> **Deine Aufgabe**: Gib aus dem Text über den MSTR-Prüfstand unten den Teil zwischen „Ein Beispiel aus“ und „Belastungseinheit zu verbinden.“ wortgetreu aus, beide Stellen eingeschlossen.

> **Textauszug**:
——————————

Beispiel aus der MSTR-Prüfstandentwicklung

Ein Beispiel aus der laufenden Entwicklung des MSTR-Prüfstandes mit seinen zahlreichen verschraubten Baugruppen veranschaulicht die Herausforderungen: Konkret geht es um die Übertragung der am Prüfstand aufgebrachten Last auf die Struktur (einer Windkraftanlage).

Den Prüfstand kann man sich als Nabe und Flügel vorstellen, die die Kraft des Windes aufnehmen und ihrerseits Lasten auf das Hauptwellenlager erzeugen. Dieses Aggregat wird mit einem Teil des Antriebssystems der Windkraftanlage verbunden. In dieser Konstellation können die Lager unter Bedingungen getestet werden, die denen im tatsächlichen Betrieb sehr ähnlich sind.

Um die gewünschte Konfiguration zu erreichen, müssen mehrere Elemente miteinander verbunden sein:

  • Der Adapter und der Grundrahmen, um das Lager mit der Belastungseinheit zu verbinden.
  • Der Adapter und der Universaladapter, um den Grundrahmen mit dem Fundament zu verbinden (und dies universell, damit verschiedene Turbinentypen verwendet werden können). 

Es geht hier um mehrere verschraubte Baugruppen, bei denen sehr viele und sehr große Schrauben eingesetzt werden. Das optimale Design erfordert eine zuverlässige und robuste Struktur, bei der es auf die Festigkeit der Schrauben ankommt. Bei der Überprüfung kommen numerische Analysen ins Spiel, deren Effizienz durch die Kombination mit der etablierten Richtlinie VDI 2230 für Schraubverbindungen weiter gesteigert wird. Genau dieser kombinierte Ansatz wird hier verfolgt.

Über die VDI 2230 kann die Schraubenanordnung (Größe und Anzahl) und die Vorspannung zuverlässig ausgewählt werden. Sie hilft darüber hinaus bei der Wahl der optimalen Anzugsmethode (hinsichtlich Präzision und Kosten).

Simulation hilft bei der Entwicklung eines intelligenten Modells, das eine Gesamtbeurteilung über die vielen im Modell enthaltenen Schrauben hinweg ermöglicht.

——————————

> **Vorliegendes Material**:
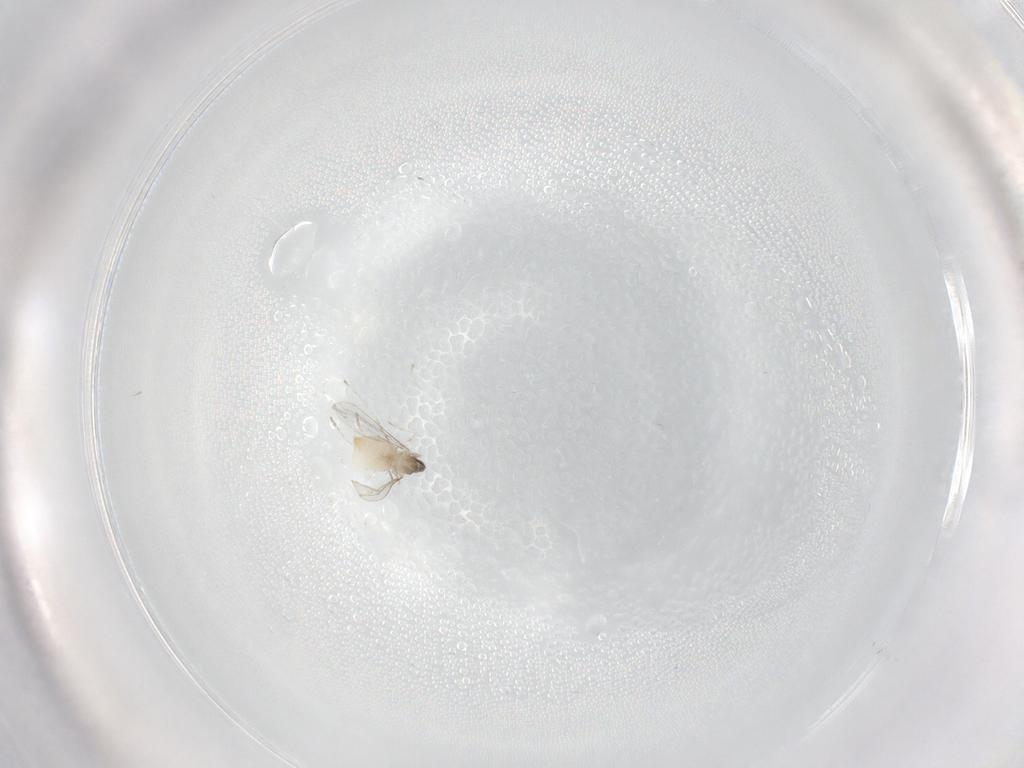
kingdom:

——————————

> **Musterlösung**:
Ein Beispiel aus der laufenden Entwicklung des MSTR-Prüfstandes mit seinen zahlreichen verschraubten Baugruppen veranschaulicht die Herausforderungen: Konkret geht es um die Übertragung der am Prüfstand aufgebrachten Last auf die Struktur (einer Windkraftanlage).

Den Prüfstand kann man sich als Nabe und Flügel vorstellen, die die Kraft des Windes aufnehmen und ihrerseits Lasten auf das Hauptwellenlager erzeugen. Dieses Aggregat wird mit einem Teil des Antriebssystems der Windkraftanlage verbunden. In dieser Konstellation können die Lager unter Bedingungen getestet werden, die denen im tatsächlichen Betrieb sehr ähnlich sind.

Um die gewünschte Konfiguration zu erreichen, müssen mehrere Elemente miteinander verbunden sein:

  • Der Adapter und der Grundrahmen, um das Lager mit der Belastungseinheit zu verbinden.